Dom Cobb (Leonardo DiCaprio) is an
extraordinary thief, who gets the information from people’s mind through their
dreams. His ability makes him an international fugitive and costs him
everything he loves (his wife and his children). He leads to dead of his wife because of planting an idea to his wife’s
mind and has to escape from his country leaving his children. He is offered a chance to
go back his country and to come together with them again. One last job could give him
his life back but only if he can accomplish it. Cobb and his team of
specialists are not to steal information but to plant an idea in this
assignment. Planting an idea requires to reach deep in the mind, therefore it
is only possible with a series of dreams within dreams. He accepts the job although
he has to deal with his emotions and feelings of guilt.
In this film, lucid dreaming is considered from a different angle. Cobb
has already been successful in lucid dreaming. Moreover, he gets information from
people’s mind, and also he can plant an idea in their mind by sharing their
dreams though a machine. In that respect it is a worth-watching film. It should
be watched in order to comprehend the lucid dreaming because there are mainly two
remarkable points about it and a psychological problem it causes. Moreover, ambiguity
at the end of film makes it unusual.
Firstly, Cobb has an effective tool, top, which belongs actually to his
wife, in order to realize whether it is a dream or not. This top is special for
him and it determines reality. If it continues to turn without stopping, he has
a dream, but if it stops, he is in real life.

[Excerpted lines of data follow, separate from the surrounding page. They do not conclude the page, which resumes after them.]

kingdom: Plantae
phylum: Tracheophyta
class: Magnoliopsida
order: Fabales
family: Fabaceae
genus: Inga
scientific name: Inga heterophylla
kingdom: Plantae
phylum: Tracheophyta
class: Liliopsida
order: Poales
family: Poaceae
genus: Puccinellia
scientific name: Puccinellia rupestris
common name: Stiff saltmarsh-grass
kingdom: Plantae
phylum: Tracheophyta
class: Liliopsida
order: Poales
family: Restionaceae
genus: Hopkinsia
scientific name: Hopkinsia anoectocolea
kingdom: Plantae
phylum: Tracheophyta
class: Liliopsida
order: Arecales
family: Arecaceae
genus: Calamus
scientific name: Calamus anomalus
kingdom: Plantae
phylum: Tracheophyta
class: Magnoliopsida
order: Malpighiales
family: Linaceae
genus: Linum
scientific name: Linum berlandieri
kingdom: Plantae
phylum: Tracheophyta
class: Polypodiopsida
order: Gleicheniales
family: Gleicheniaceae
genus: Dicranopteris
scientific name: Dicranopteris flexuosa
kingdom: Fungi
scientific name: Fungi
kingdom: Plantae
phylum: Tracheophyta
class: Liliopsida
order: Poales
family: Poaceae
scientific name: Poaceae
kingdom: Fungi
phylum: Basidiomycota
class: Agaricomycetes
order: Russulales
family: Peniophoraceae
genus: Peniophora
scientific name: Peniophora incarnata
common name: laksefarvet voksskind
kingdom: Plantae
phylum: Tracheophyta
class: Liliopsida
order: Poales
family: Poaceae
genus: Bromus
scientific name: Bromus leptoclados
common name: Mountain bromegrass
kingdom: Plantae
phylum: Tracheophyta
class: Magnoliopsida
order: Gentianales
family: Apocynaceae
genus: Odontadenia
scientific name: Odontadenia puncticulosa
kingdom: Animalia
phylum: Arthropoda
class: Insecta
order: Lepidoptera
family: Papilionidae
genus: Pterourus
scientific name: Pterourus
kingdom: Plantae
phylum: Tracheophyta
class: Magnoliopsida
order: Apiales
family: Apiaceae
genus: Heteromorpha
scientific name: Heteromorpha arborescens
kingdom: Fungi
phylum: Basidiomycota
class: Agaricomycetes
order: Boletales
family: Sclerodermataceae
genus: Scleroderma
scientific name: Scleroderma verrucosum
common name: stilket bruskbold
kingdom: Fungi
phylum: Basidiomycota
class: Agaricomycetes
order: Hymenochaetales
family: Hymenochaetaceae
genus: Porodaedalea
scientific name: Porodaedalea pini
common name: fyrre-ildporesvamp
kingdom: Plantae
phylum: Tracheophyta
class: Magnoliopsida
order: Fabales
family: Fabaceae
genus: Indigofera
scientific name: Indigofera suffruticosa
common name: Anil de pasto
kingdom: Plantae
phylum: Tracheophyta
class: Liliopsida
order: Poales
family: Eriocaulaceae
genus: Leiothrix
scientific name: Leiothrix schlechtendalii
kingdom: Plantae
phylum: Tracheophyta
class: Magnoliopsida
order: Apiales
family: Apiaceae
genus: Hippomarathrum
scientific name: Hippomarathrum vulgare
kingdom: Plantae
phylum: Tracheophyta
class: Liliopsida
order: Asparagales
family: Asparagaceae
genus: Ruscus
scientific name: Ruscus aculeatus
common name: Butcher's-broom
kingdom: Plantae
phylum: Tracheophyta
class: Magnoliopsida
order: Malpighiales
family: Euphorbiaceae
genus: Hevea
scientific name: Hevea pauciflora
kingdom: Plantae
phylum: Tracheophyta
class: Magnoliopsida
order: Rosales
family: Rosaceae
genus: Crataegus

In addition, he has another way
to determine it. It is to question how one came where he was, because in dreams
the dreamer finds himself in the events and does not remember the beginning of
the events.
The other point is about a psychological problem. Cobb and his wife live
in the world they created in their dreams approximately 50 years, according to
time in the dreams. Cobb’s wife does not want to wake because she likes their
life, therefore, she hides her top in a safe and loses her sense of
reality. As a result of this, Cobb has
to plant the idea that it is not real life in his wife’ mind and they wake
together, but she does not put this idea out of her mind. She thinks that they
have to die to wake even in real life, so she kills herself. Dealing with lucid
dreaming excessively may cause such a psychological problem.
Lastly, the film ends
with Cobb's spinning top when he sees his kids by leaving viewers to wonder
whether the top continues to turn endlessly, which means the scenario is all a
dream, or stops. Christopher Nolan, director of the film, says about the end of film that
he tries to leave his movies open to interpretation. He says “There can’t be
anything in the film that tells you one way or another because then the
ambiguity at the end of the film would just be a mistake. I put that cut there
at the end, imposing an ambiguity from outside the film. That always felt the
right ending to me." His leaving the film open to comment and ambiguity at
the end appeal to viewers. As for my thoughts about the end of the film,
turning of the top endlessly means that life is a dream and people wake to real
life when they die.
In conclusion, the
film is worth-watching in terms of being informative about lucid dreaming and
open to interpretation and admirable in point of warning about a possible psychological
problem mildly,so I chose it to share in my blog.